§ **Document segment**:
--------------------------------
Challenge: Unfil AI's API infrastructure was struggling with scaling issues. P95 latency had degraded to 3.2 seconds, error rates spiked to 4.7% during peak loads, and customers were experiencing rate limiting. Their monolithic architecture couldn't handle the 10x traffic growth from generative AI adoption.
Solution: Kurai rebuilt Unfil AI's API platform as a distributed event-driven system. We implemented microservices with Kubernetes, added multi-region edge caching with Cloudflare, optimized database queries with connection pooling, and built an auto-scaling pipeline that handles traffic spikes gracefully.

Results

API latency improved from 3.2s to 180ms P95...

Error rate reduced from 4.7% to 0.02%...

Infrastructure costs reduced by 65%...

Capacity increased to handle 1B+ requests/month...

API Infrastructure at Scale: Building for Billions of Requests

The Problem

Unfil AI was exploding—but their infrastructure wasn’t keeping up. The generative AI boom sent API requests skyrocketing from 50M to 500M per month. Their monolithic architecture was buckling under the load.

CTO Sarah Kim said: “We were growing 10x quarter-over-quarter, but our API latency was degrading just as fast. Customers were abandoning us for competitors with faster response times.”

The Pain Points:

P95 latency at 3.2 seconds (unusable for real-time applications)
--------------------------------
§ **Exercise instructions**: Reproduce the passage from the API infrastructure case study word for word, starting with "Solution: Kurai rebuilt" and going on through "traffic spikes gracefully.".

§ **Information supplied**:
--------------------------------
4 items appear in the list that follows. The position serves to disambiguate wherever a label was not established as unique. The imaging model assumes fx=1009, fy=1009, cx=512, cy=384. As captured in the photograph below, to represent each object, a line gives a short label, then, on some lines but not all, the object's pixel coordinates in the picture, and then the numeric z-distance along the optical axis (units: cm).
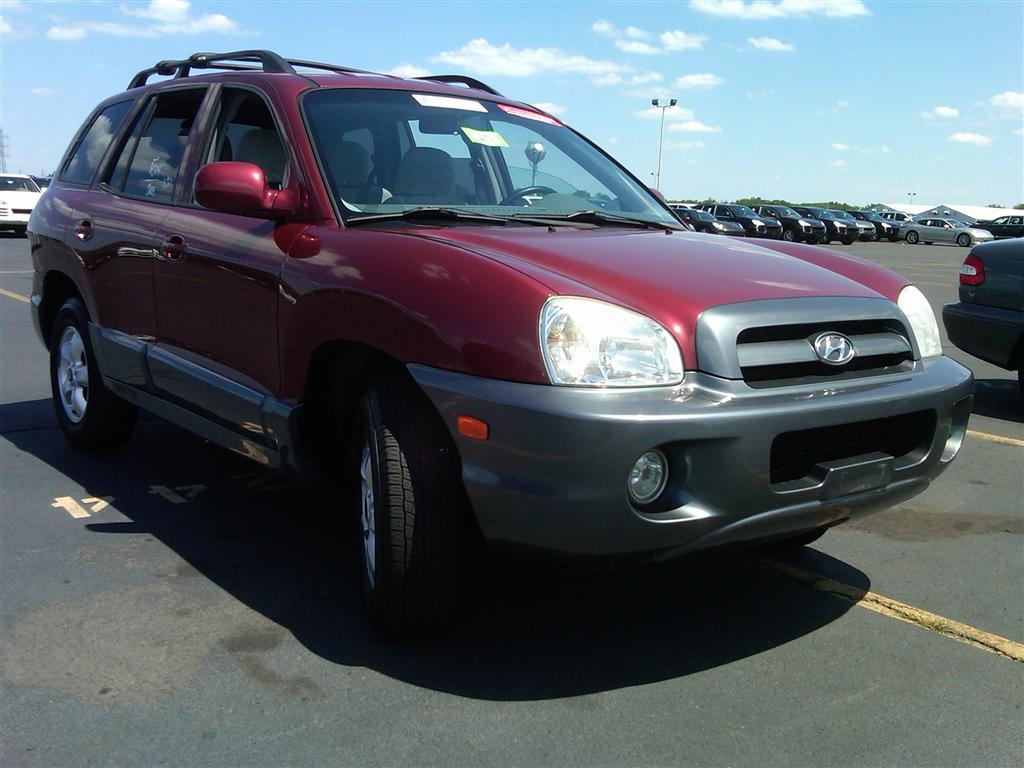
--------------------------------
§ **Reply**:
Solution: Kurai rebuilt Unfil AI's API platform as a distributed event-driven system. We implemented microservices with Kubernetes, added multi-region edge caching with Cloudflare, optimized database queries with connection pooling, and built an auto-scaling pipeline that handles traffic spikes gracefully.